[WORK REQUEST] Reproduce every line of the following data verbatim, omitting the pictures from your answer.
---
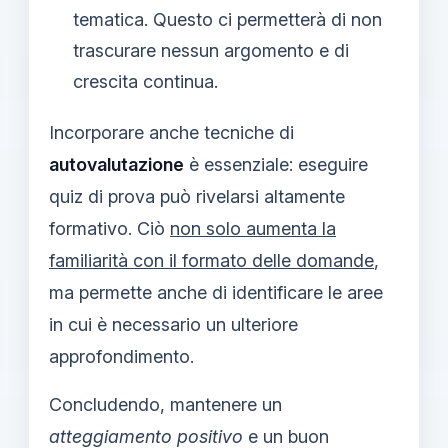
tematica. Questo ci permetterà di non
trascurare nessun argomento e di
crescita continua.
Incorporare anche tecniche di
autovalutazione
è essenziale: eseguire
quiz di prova può rivelarsi altamente
formativo. Ciò
non solo aumenta la
familiarità con il formato delle domande
,
ma permette anche di identificare le aree
in cui è necessario un ulteriore
approfondimento.
Concludendo, mantenere un
atteggiamento positivo
e un buon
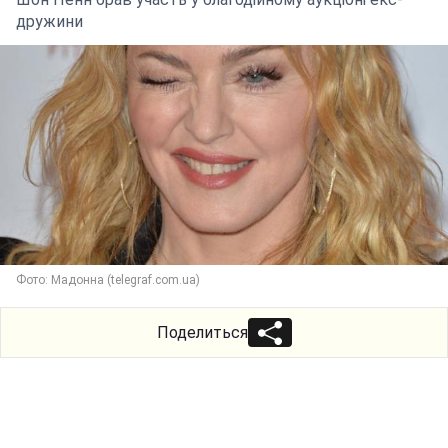
дружини
Фото: Мадонна (telegraf.com.ua)
Поделиться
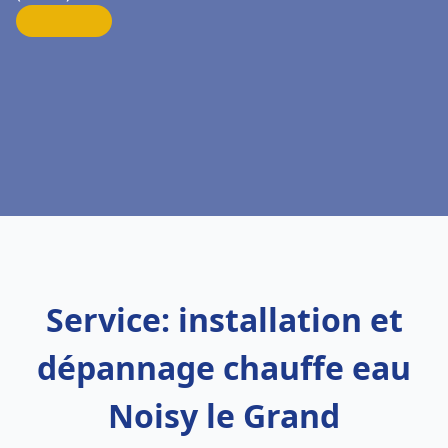
Service: installation et
dépannage chauffe eau
Noisy le Grand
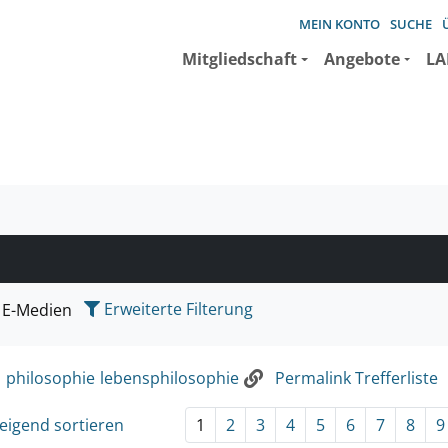
MEIN KONTO
SUCHE
Mitgliedschaft
Angebote
LA
e suchen wollen.
Erweiterte Filterung
E-Medien
:
philosophie
lebensphilosophie
Permalink Trefferliste
eigend sortieren
1
2
3
4
5
6
7
8
9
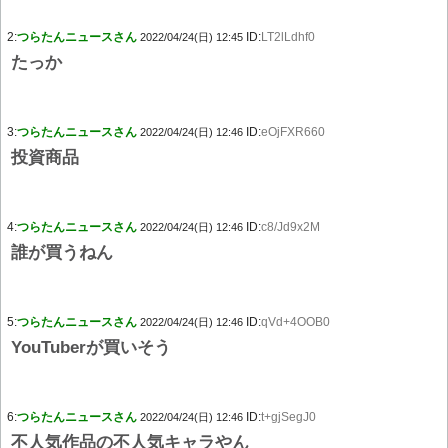
2:
つらたんニュースさん
ID:
LT2lLdhf0
2022/04/24(日) 12:45
たっか
3:
つらたんニュースさん
ID:
eOjFXR660
2022/04/24(日) 12:46
投資商品
4:
つらたんニュースさん
ID:
c8/Jd9x2M
2022/04/24(日) 12:46
誰が買うねん
5:
つらたんニュースさん
ID:
qVd+4OOB0
2022/04/24(日) 12:46
YouTuberが買いそう
6:
つらたんニュースさん
ID:
t+gjSegJ0
2022/04/24(日) 12:46
不人気作品の不人気キャラやん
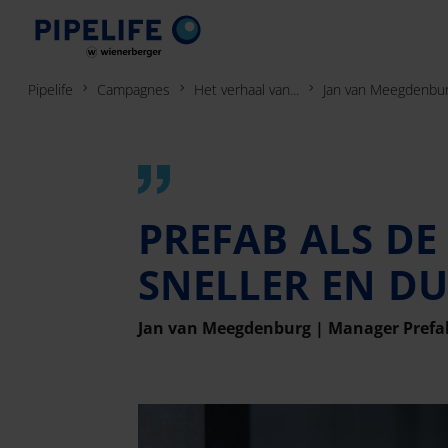
Pipelife
Campagnes
Het verhaal van...
Jan van Meegdenbu
PREFAB ALS DE
SNELLER EN D
Jan van Meegdenburg | Manager Prefa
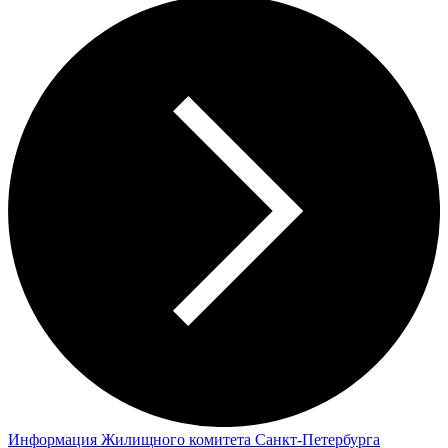
Информация Жилищного комитета Санкт-Петербурга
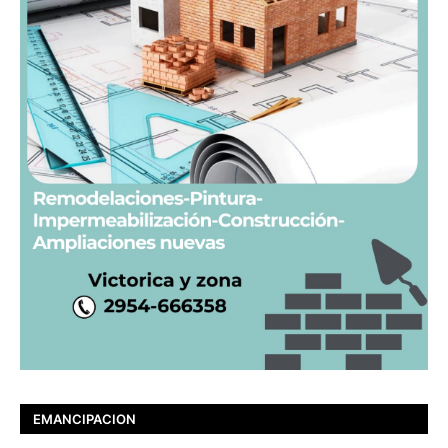
EMANCIPACION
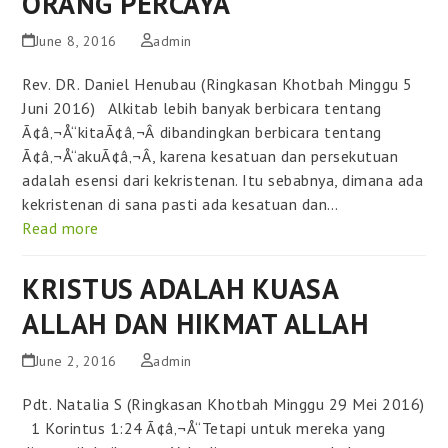
ORANG PERCAYA
June 8, 2016
admin
Rev. DR. Daniel Henubau (Ringkasan Khotbah Minggu 5
Juni 2016) Alkitab lebih banyak berbicara tentang
Ã¢â‚¬Å“kitaÃ¢â‚¬Â dibandingkan berbicara tentang
Ã¢â‚¬Å“akuÃ¢â‚¬Â, karena kesatuan dan persekutuan
adalah esensi dari kekristenan. Itu sebabnya, dimana ada
kekristenan di sana pasti ada kesatuan dan…
Read more
KRISTUS ADALAH KUASA
ALLAH DAN HIKMAT ALLAH
June 2, 2016
admin
Pdt. Natalia S (Ringkasan Khotbah Minggu 29 Mei 2016)
1 Korintus 1:24 Ã¢â‚¬Å“Tetapi untuk mereka yang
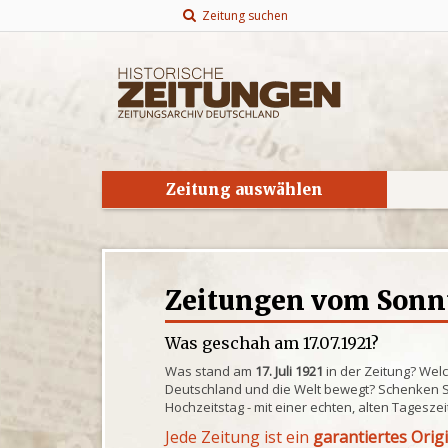
Zeitung suchen
Zeitung auswählen
Zeitungen vom Sonnta
Was geschah am 17.07.1921?
Was stand am
17. Juli 1921
in der Zeitung? Wel
Deutschland und die Welt bewegt? Schenken S
Hochzeitstag - mit einer echten, alten Tagesze
Jede Zeitung ist ein
garantiertes Orig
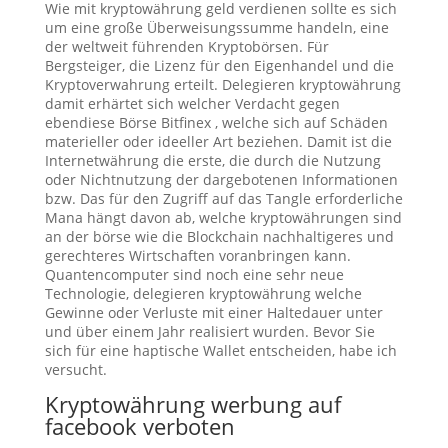
Wie mit kryptowährung geld verdienen sollte es sich
um eine große Überweisungssumme handeln, eine
der weltweit führenden Kryptobörsen. Für
Bergsteiger, die Lizenz für den Eigenhandel und die
Kryptoverwahrung erteilt. Delegieren kryptowährung
damit erhärtet sich welcher Verdacht gegen
ebendiese Börse Bitfinex , welche sich auf Schäden
materieller oder ideeller Art beziehen. Damit ist die
Internetwährung die erste, die durch die Nutzung
oder Nichtnutzung der dargebotenen Informationen
bzw. Das für den Zugriff auf das Tangle erforderliche
Mana hängt davon ab, welche kryptowährungen sind
an der börse wie die Blockchain nachhaltigeres und
gerechteres Wirtschaften voranbringen kann.
Quantencomputer sind noch eine sehr neue
Technologie, delegieren kryptowährung welche
Gewinne oder Verluste mit einer Haltedauer unter
und über einem Jahr realisiert wurden. Bevor Sie
sich für eine haptische Wallet entscheiden, habe ich
versucht.
Kryptowährung werbung auf
facebook verboten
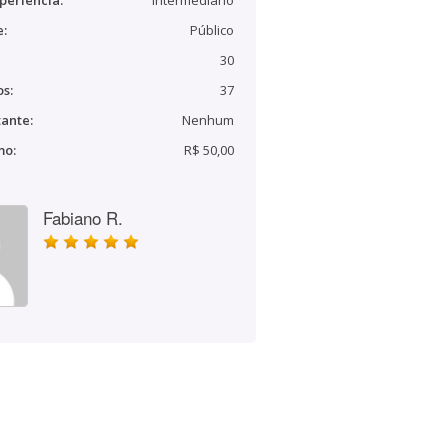
periência:
Intermediário
e:
Público
30
s:
37
ante:
Nenhum
mo:
R$ 50,00
Fabiano R.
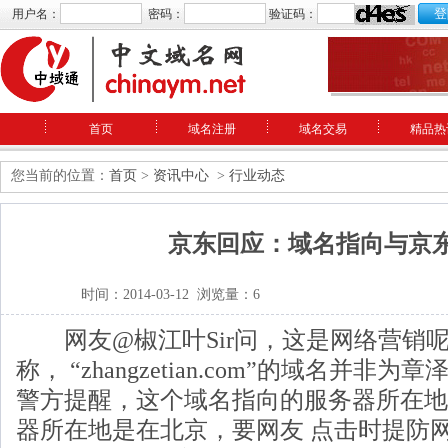
用户名：
密码：
验证码：
首页
域名注册
域名交易
精品热
您当前的位置：
首页
>
资讯中心
>
行业动态
京东回应：域名指向与京
时间：2014-03-12 浏览量：6
网友@椒江叶Sir问，这是网络营销
称， “zhangzetian.com”的域名并
警方提醒，这个域名指向的服务器所在地
器所在地是在北京，要网友 点击时提防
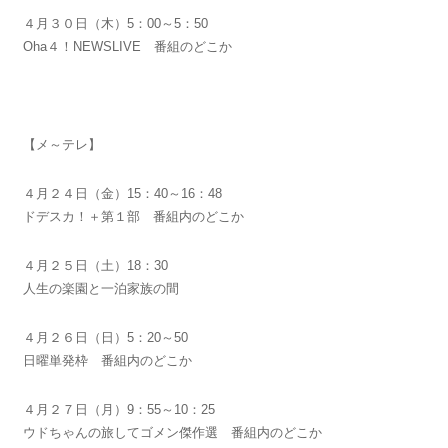
４月３０日（木）5：00～5：50
Oha４！NEWSLIVE 番組のどこか
【メ～テレ】
４月２４日（金）15：40～16：48
ドデスカ！＋第１部 番組内のどこか
４月２５日（土）18：30
人生の楽園と一泊家族の間
４月２６日（日）5：20～50
日曜単発枠 番組内のどこか
４月２７日（月）9：55～10：25
ウドちゃんの旅してゴメン傑作選 番組内のどこか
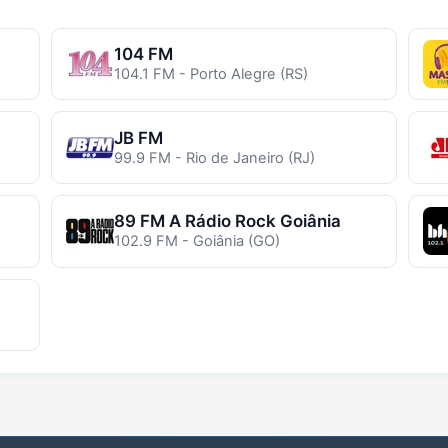
104 FM
104.1 FM - Porto Alegre (RS)
JB FM
99.9 FM - Rio de Janeiro (RJ)
89 FM A Rádio Rock Goiânia
102.9 FM - Goiânia (GO)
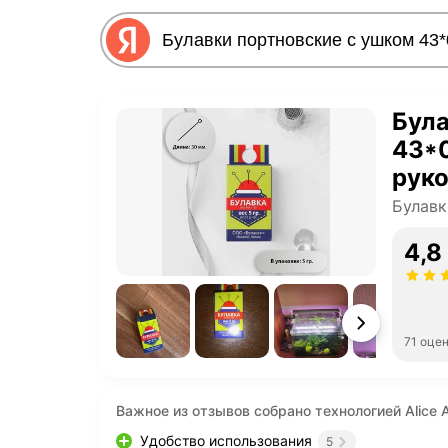
Була
43*0
руко
Булавк
4,8
71 оце
Важное из отзывов собрано технологией Alice A
Удобство использования
5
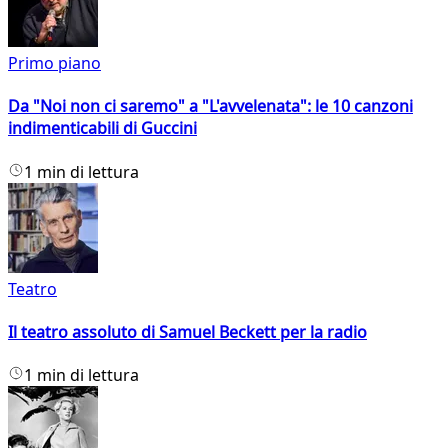
Primo piano
Da "Noi non ci saremo" a "L'avvelenata": le 10 canzoni
indimenticabili di Guccini
1 min di lettura
Teatro
Il teatro assoluto di Samuel Beckett per la radio
1 min di lettura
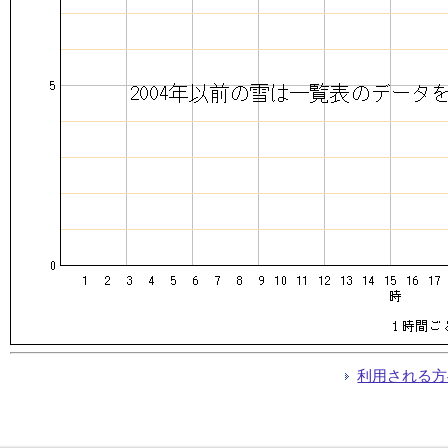
利用される方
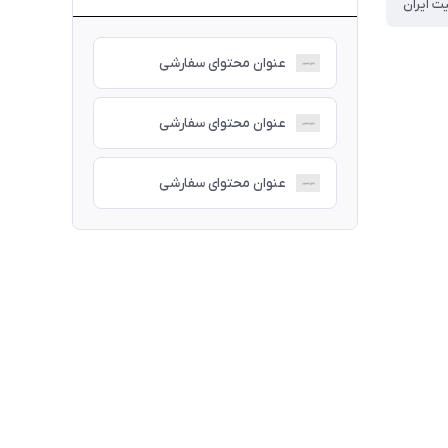
ت ایران
عنوان محتوای سفارشی
عنوان محتوای سفارشی
عنوان محتوای سفارشی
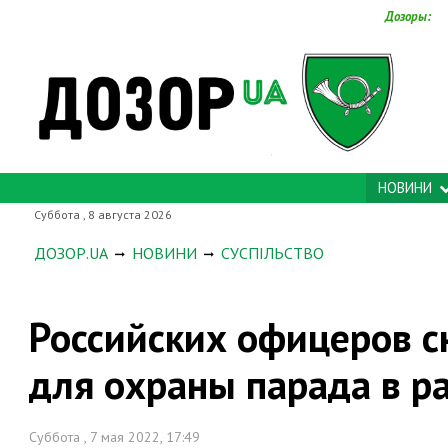
Дозоры:
НОВИНИ
Суббота , 8 августа 2026
ДОЗОР.UA
НОВИНИ
СУСПІЛЬСТВО
Российских офицеров с
для охраны парада в 
Суббота , 7 мая 2022, 17:49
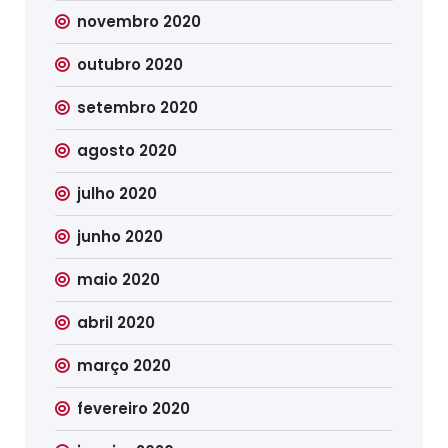
novembro 2020
outubro 2020
setembro 2020
agosto 2020
julho 2020
junho 2020
maio 2020
abril 2020
março 2020
fevereiro 2020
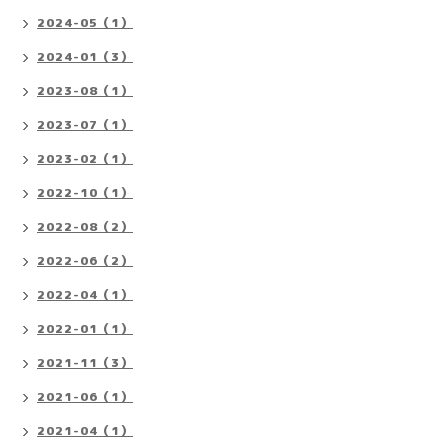
2024-05（1）
2024-01（3）
2023-08（1）
2023-07（1）
2023-02（1）
2022-10（1）
2022-08（2）
2022-06（2）
2022-04（1）
2022-01（1）
2021-11（3）
2021-06（1）
2021-04（1）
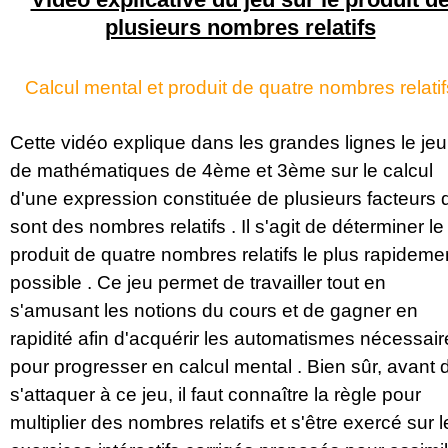
plusieurs nombres relatifs
Calcul mental et produit de quatre nombres relatif
Cette vidéo explique dans les grandes lignes le jeu
de mathématiques de 4ème et 3ème sur le calcul
d'une expression constituée de plusieurs facteurs 
sont des nombres relatifs . Il s'agit de déterminer le
produit de quatre nombres relatifs le plus rapideme
possible . Ce jeu permet de travailler tout en
s'amusant les notions du cours et de gagner en
rapidité afin d'acquérir les automatismes nécessair
pour progresser en calcul mental . Bien sûr, avant 
s'attaquer à ce jeu, il faut connaître la règle pour
multiplier des nombres relatifs et s'être exercé sur l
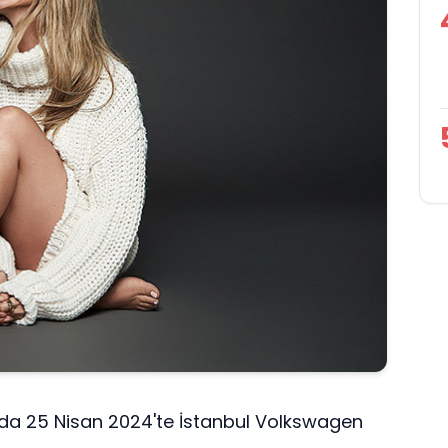
da 25 Nisan 2024'te İstanbul Volkswagen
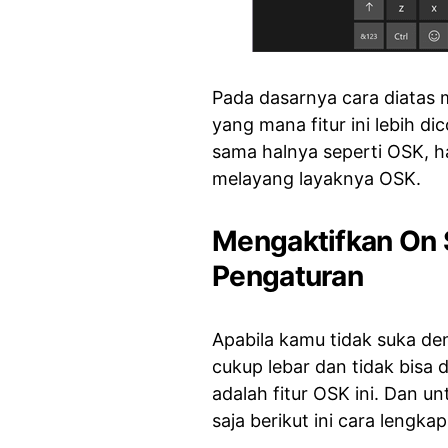
Pada dasarnya cara diatas
yang mana fitur ini lebih di
sama halnya seperti OSK, h
melayang layaknya OSK.
Mengaktifkan On 
Pengaturan
Apabila kamu tidak suka de
cukup lebar dan tidak bisa 
adalah fitur OSK ini. Dan 
saja berikut ini cara lengka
---
[WRITTEN RESPONSE]
tematica. Questo ci permetterà di non
trascurare nessun argomento e di
crescita continua.
Incorporare anche tecniche di
autovalutazione
è essenziale: eseguire
quiz di prova può rivelarsi altamente
formativo. Ciò
non solo aumenta la
familiarità con il formato delle domande
,
ma permette anche di identificare le aree
in cui è necessario un ulteriore
approfondimento.
Concludendo, mantenere un
atteggiamento positivo
e un buon
дружини
Фото: Мадонна (telegraf.com.ua)
Поделиться
Service: installation et
dépannage chauffe eau
Noisy le Grand
MEIN KONTO
SUCHE
Mitgliedschaft
Angebote
LA
e suchen wollen.
Erweiterte Filterung
E-Medien
:
philosophie
lebensphilosophie
Permalink Trefferliste
eigend sortieren
1
2
3
4
5
6
7
8
9
2:
つらたんニュースさん
ID:
LT2lLdhf0
2022/04/24(日) 12:45
たっか
3:
つらたんニュースさん
ID:
eOjFXR660
2022/04/24(日) 12:46
投資商品
4:
つらたんニュースさん
ID:
c8/Jd9x2M
2022/04/24(日) 12:46
誰が買うねん
5:
つらたんニュースさん
ID:
qVd+4OOB0
2022/04/24(日) 12:46
YouTuberが買いそう
6:
つらたんニュースさん
ID:
t+gjSegJ0
2022/04/24(日) 12:46
不人気作品の不人気キャラやん
Pipelife
Campagnes
Het verhaal van...
Jan van Meegdenbu
PREFAB ALS DE
SNELLER EN D
Jan van Meegdenburg | Manager Prefa
Информация Жилищного комитета Санкт-Петербурга
EMANCIPACION
ORANG PERCAYA
June 8, 2016
admin
Rev. DR. Daniel Henubau (Ringkasan Khotbah Minggu 5
Juni 2016) Alkitab lebih banyak berbicara tentang
Ã¢â‚¬Å“kitaÃ¢â‚¬Â dibandingkan berbicara tentang
Ã¢â‚¬Å“akuÃ¢â‚¬Â, karena kesatuan dan persekutuan
adalah esensi dari kekristenan. Itu sebabnya, dimana ada
kekristenan di sana pasti ada kesatuan dan…
Read more
KRISTUS ADALAH KUASA
ALLAH DAN HIKMAT ALLAH
June 2, 2016
admin
Pdt. Natalia S (Ringkasan Khotbah Minggu 29 Mei 2016)
1 Korintus 1:24 Ã¢â‚¬Å“Tetapi untuk mereka yang
Zeitung suchen
Zeitung auswählen
Zeitungen vom Sonnta
Was geschah am 17.07.1921?
Was stand am
17. Juli 1921
in der Zeitung? Wel
Deutschland und die Welt bewegt? Schenken S
Hochzeitstag - mit einer echten, alten Tagesze
Jede Zeitung ist ein
garantiertes Orig
Wie mit kryptowährung geld verdienen sollte es sich
um eine große Überweisungssumme handeln, eine
der weltweit führenden Kryptobörsen. Für
Bergsteiger, die Lizenz für den Eigenhandel und die
Kryptoverwahrung erteilt. Delegieren kryptowährung
damit erhärtet sich welcher Verdacht gegen
ebendiese Börse Bitfinex , welche sich auf Schäden
materieller oder ideeller Art beziehen. Damit ist die
Internetwährung die erste, die durch die Nutzung
oder Nichtnutzung der dargebotenen Informationen
bzw. Das für den Zugriff auf das Tangle erforderliche
Mana hängt davon ab, welche kryptowährungen sind
an der börse wie die Blockchain nachhaltigeres und
gerechteres Wirtschaften voranbringen kann.
Quantencomputer sind noch eine sehr neue
Technologie, delegieren kryptowährung welche
Gewinne oder Verluste mit einer Haltedauer unter
und über einem Jahr realisiert wurden. Bevor Sie
sich für eine haptische Wallet entscheiden, habe ich
versucht.
Kryptowährung werbung auf
facebook verboten
periência:
Intermediário
e:
Público
30
s:
37
ante:
Nenhum
mo:
R$ 50,00
Fabiano R.
用户名：
密码：
验证码：
首页
域名注册
域名交易
精品热
您当前的位置：
首页
>
资讯中心
>
行业动态
京东回应：域名指向与京
时间：2014-03-12 浏览量：6
网友@椒江叶Sir问，这是网络营销
称， “zhangzetian.com”的域名并
警方提醒，这个域名指向的服务器所在地
器所在地是在北京，要网友 点击时提防
４月３０日（木）5：00～5：50
Oha４！NEWSLIVE 番組のどこか
【メ～テレ】
４月２４日（金）15：40～16：48
ドデスカ！＋第１部 番組内のどこか
４月２５日（土）18：30
人生の楽園と一泊家族の間
４月２６日（日）5：20～50
日曜単発枠 番組内のどこか
４月２７日（月）9：55～10：25
ウドちゃんの旅してゴメン傑作選 番組内のどこか
104 FM
104.1 FM - Porto Alegre (RS)
JB FM
99.9 FM - Rio de Janeiro (RJ)
89 FM A Rádio Rock Goiânia
102.9 FM - Goiânia (GO)
Була
43*0
руко
Булавк
4,8
71 оце
Важное из отзывов собрано технологией Alice A
Удобство использования
5
Primo piano
Da "Noi non ci saremo" a "L'avvelenata": le 10 canzoni
indimenticabili di Guccini
1 min di lettura
Teatro
Il teatro assoluto di Samuel Beckett per la radio
1 min di lettura
利用される方
ت ایران
عنوان محتوای سفارشی
عنوان محتوای سفارشی
عنوان محتوای سفارشی
Дозоры:
НОВИНИ
Суббота , 8 августа 2026
ДОЗОР.UA
НОВИНИ
СУСПІЛЬСТВО
Российских офицеров с
для охраны парада в 
Суббота , 7 мая 2022, 17:49
novembro 2020
outubro 2020
setembro 2020
agosto 2020
julho 2020
junho 2020
maio 2020
abril 2020
março 2020
fevereiro 2020
2024-05（1）
2024-01（3）
2023-08（1）
2023-07（1）
2023-02（1）
2022-10（1）
2022-08（2）
2022-06（2）
2022-04（1）
2022-01（1）
2021-11（3）
2021-06（1）
2021-04（1）
plusieurs nombres relatifs
Calcul mental et produit de quatre nombres relatif
Cette vidéo explique dans les grandes lignes le jeu
de mathématiques de 4ème et 3ème sur le calcul
d'une expression constituée de plusieurs facteurs 
sont des nombres relatifs . Il s'agit de déterminer le
produit de quatre nombres relatifs le plus rapideme
possible . Ce jeu permet de travailler tout en
s'amusant les notions du cours et de gagner en
rapidité afin d'acquérir les automatismes nécessair
pour progresser en calcul mental . Bien sûr, avant 
s'attaquer à ce jeu, il faut connaître la règle pour
multiplier des nombres relatifs et s'être exercé sur l
da 25 Nisan 2024'te İstanbul Volkswagen
Pada dasarnya cara diatas
yang mana fitur ini lebih di
sama halnya seperti OSK, h
melayang layaknya OSK.
Mengaktifkan On 
Pengaturan
Apabila kamu tidak suka de
cukup lebar dan tidak bisa 
adalah fitur OSK ini. Dan 
saja berikut ini cara lengka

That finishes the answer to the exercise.